Processing Any operation or set of operations which is performed on personal data or on sets of personal data, whether or not by automated means, such as collection, recording, organisation, structuring, storage, adaptation or alteration, retrieval, consultation, use, disclosure by transmission, dissemination or otherwise making available, alignment or combination, restriction, erasure or destruction.
Pseudonymisation The processing of personal data in such a manner that the personal data can no longer be attributed to a specific data subject without the use of additional information, provided that such additional information is kept separately and is subject to technical and organisational measures to ensure that the personal data are not attributed to an identified or identifiable natural person.
PUBLIC Classification applied to information that the University actively places in the external domain, as per the University's Information Security Classification Scheme.
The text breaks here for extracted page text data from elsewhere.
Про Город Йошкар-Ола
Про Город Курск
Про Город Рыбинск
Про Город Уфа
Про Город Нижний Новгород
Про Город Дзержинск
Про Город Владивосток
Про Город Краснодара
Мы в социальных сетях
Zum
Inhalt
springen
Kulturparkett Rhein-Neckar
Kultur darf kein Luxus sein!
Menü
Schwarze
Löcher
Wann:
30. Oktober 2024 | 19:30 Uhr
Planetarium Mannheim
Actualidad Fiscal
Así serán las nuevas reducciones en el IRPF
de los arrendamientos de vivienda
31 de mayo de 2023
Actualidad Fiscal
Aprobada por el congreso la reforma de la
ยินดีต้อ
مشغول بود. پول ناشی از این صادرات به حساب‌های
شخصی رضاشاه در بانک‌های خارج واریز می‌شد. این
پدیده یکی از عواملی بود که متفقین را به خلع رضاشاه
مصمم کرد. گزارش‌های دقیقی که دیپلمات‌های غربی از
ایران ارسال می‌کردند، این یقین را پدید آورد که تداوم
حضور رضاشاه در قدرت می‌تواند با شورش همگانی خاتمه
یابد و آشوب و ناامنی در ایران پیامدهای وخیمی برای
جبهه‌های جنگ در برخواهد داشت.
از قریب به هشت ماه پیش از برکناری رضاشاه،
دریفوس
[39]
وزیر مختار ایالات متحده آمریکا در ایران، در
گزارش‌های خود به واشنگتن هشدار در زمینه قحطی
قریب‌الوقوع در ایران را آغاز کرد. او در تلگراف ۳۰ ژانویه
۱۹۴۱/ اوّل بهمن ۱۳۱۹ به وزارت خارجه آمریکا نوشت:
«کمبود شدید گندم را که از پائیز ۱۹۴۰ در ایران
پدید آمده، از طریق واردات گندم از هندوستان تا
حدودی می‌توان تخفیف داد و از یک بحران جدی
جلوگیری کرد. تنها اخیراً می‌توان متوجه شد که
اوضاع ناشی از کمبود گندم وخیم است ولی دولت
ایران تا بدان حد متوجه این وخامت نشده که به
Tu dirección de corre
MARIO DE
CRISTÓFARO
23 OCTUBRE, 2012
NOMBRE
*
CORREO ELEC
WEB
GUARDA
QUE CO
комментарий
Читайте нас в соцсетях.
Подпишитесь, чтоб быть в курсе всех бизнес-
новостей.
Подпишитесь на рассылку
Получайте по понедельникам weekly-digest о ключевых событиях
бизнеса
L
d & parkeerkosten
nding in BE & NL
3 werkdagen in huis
Publication Scheme A scheme relating to the publication of information in accordance with the Freedom of Information Act 2000, and a commitment to making certain classses of information routinely available, such as policies, minutes of meetings and annual reports.
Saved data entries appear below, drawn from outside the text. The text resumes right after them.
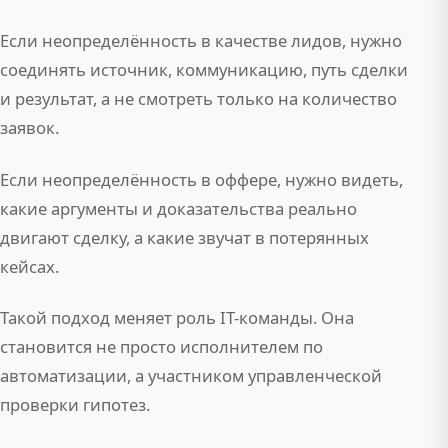
Если неопределённость в качестве лидов, нужно
соединять источник, коммуникацию, путь сделки
и результат, а не смотреть только на количество
заявок.
Если неопределённость в оффере, нужно видеть,
какие аргументы и доказательства реально
двигают сделку, а какие звучат в потерянных
кейсах.
Такой подход меняет роль IT-команды. Она
становится не просто исполнителем по
автоматизации, а участником управленческой
проверки гипотез.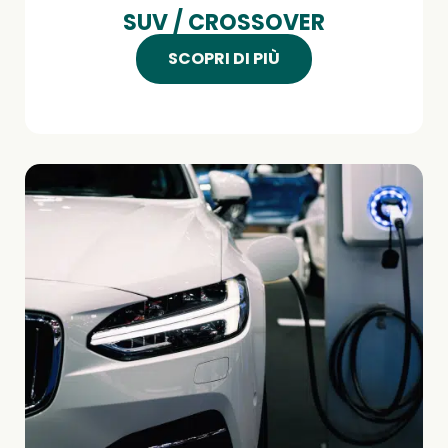
SUV / CROSSOVER
SCOPRI DI PIÙ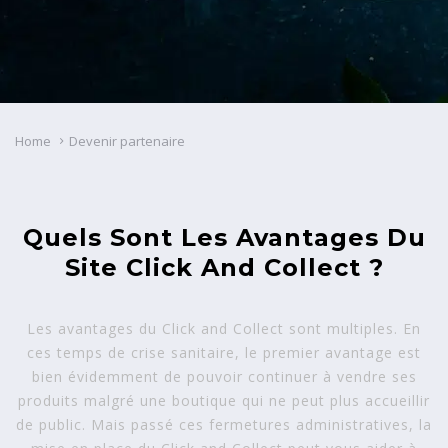
Home
Devenir partenaire
Quels Sont Les Avantages Du
Site Click And Collect ?
Les avantages du Click and Collect sont multiples. En
ces temps de crise sanitaire, le premier avantage est
bien évidemment de pouvoir continuer à vendre ses
produits malgré une boutique qui ne peut plus accueillir
de public. Mais passé ces fermetures administratives, la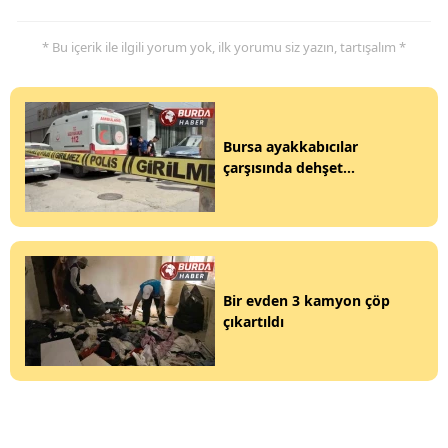
* Bu içerik ile ilgili yorum yok, ilk yorumu siz yazın, tartışalım *
Bursa ayakkabıcılar
çarşısında dehşet...
Bir evden 3 kamyon çöp
çıkartıldı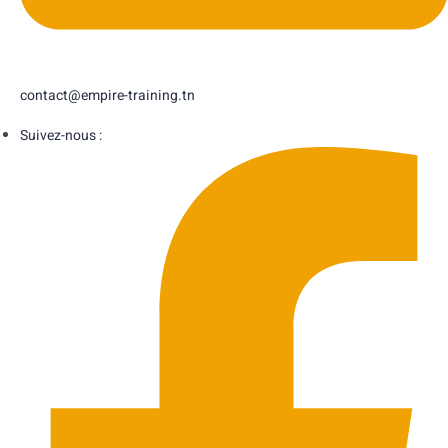
contact@empire-training.tn
Suivez-nous :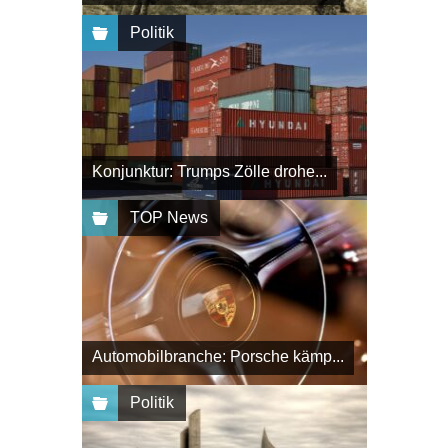
Politik
Konjunktur: Trumps Zölle drohe...
TOP News
Automobilbranche: Porsche kämp...
Politik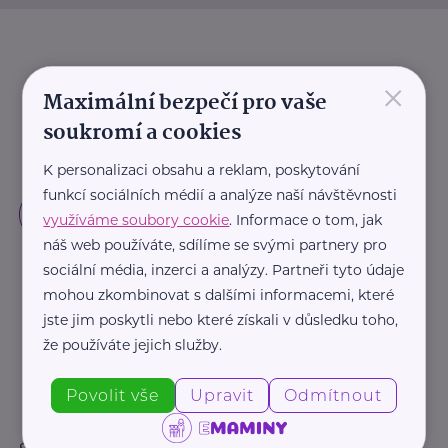
×
Maximální bezpečí pro vaše
soukromí a cookies
K personalizaci obsahu a reklam, poskytování
funkcí sociálních médií a analýze naší návštěvnosti
využíváme soubory cookie
. Informace o tom, jak
náš web používáte, sdílíme se svými partnery pro
sociální média, inzerci a analýzy. Partneři tyto údaje
mohou zkombinovat s dalšími informacemi, které
jste jim poskytli nebo které získali v důsledku toho,
že používáte jejich služby.
Povolit vše
Upravit
Odmítnout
Request for Information A request for information made to a public authority, pursuant to section 1(1) of the FOI Act 2000 and/or Regulation 5 of the Environmental Information Regulations 2004.
Restricted Information Generic term covering University Information that has not been classified as PUBLIC. See the University's Information Security Classification Scheme.
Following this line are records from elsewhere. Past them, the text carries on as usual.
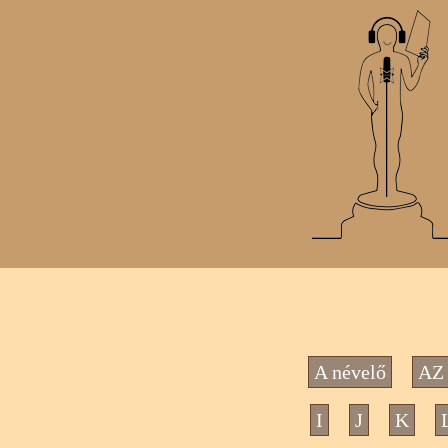
A névelő
AZ 
I
J
K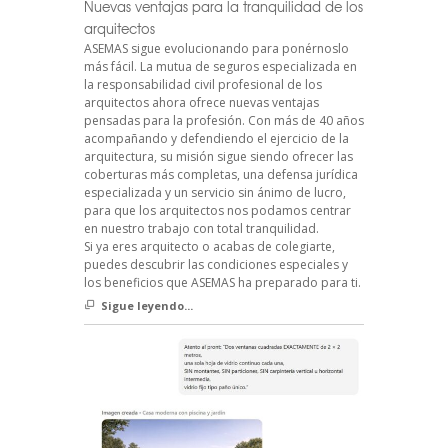
Nuevas ventajas para la tranquilidad de los
arquitectos
ASEMAS sigue evolucionando para ponérnoslo
más fácil. La mutua de seguros especializada en
la responsabilidad civil profesional de los
arquitectos ahora ofrece nuevas ventajas
pensadas para la profesión. Con más de 40 años
acompañando y defendiendo el ejercicio de la
arquitectura, su misión sigue siendo ofrecer las
coberturas más completas, una defensa jurídica
especializada y un servicio sin ánimo de lucro,
para que los arquitectos nos podamos centrar
en nuestro trabajo con total tranquilidad.
Si ya eres arquitecto o acabas de colegiarte,
puedes descubrir las condiciones especiales y
los beneficios que ASEMAS ha preparado para ti.
Sigue leyendo...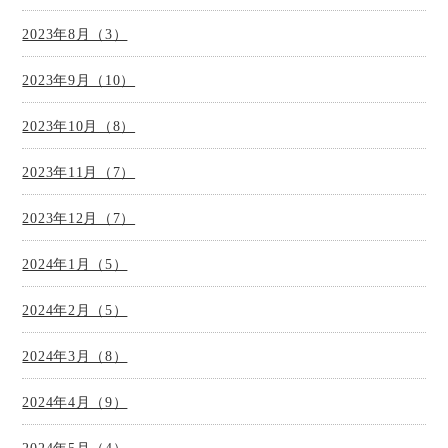
2023年8月（3）
2023年9月（10）
2023年10月（8）
2023年11月（7）
2023年12月（7）
2024年1月（5）
2024年2月（5）
2024年3月（8）
2024年4月（9）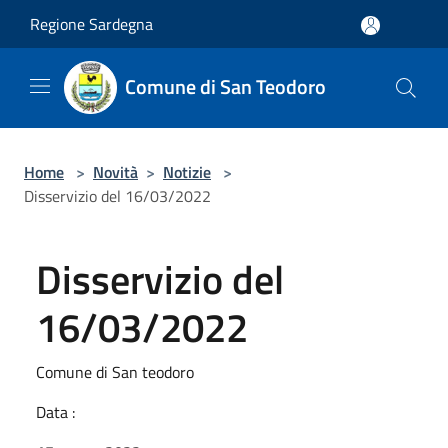
Salta al contenuto principale
Regione Sardegna
Comune di San Teodoro
Home
>
Novità
>
Notizie
>
Disservizio del 16/03/2022
Disservizio del
16/03/2022
Comune di San teodoro
Data :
Senior Information Risk Owner (SIRO)

University Executive Committee member with overall responsibility for:

  • The Information Governance Policy, sub-policies and information governance framework
  • Providing independent senior board-level accountability and assurance that information risks are addressed
  • Ensuring that information risks are treated as a priority for business outcomes
  • Playing a vital role in getting the institution to recognise the value of its information, enabling its optimal effective use.
Chief Operating Officer
Special Categories of Personal Data (previously 'Sensitive Personal Data') Personal data revealing racial or ethnic origin, political opinions, religious or philosophical beliefs, or trade-union membership, and genetic data, biometric data processed for the purpose of uniquely identifying a natural person, or data concerning health, a natural person's sex life or sexual orientation. Personal data relating to criminal convictions and offences are not included, but similar extra safeguards apply to their processing.
Student Any person admitted to the University under Section II of the General Regulations and any other person registered as a member of the University for the purpose of full-time, part-time or occasional study, including those paying a continuation fee.

Super Information Asset Owner

University Executive Committee member with overall responsibility for the coordination of the management and handling of one of a defined group of major information assets across the University.
University Information Any data and information created or received by an employee in the performance of their duties for the University.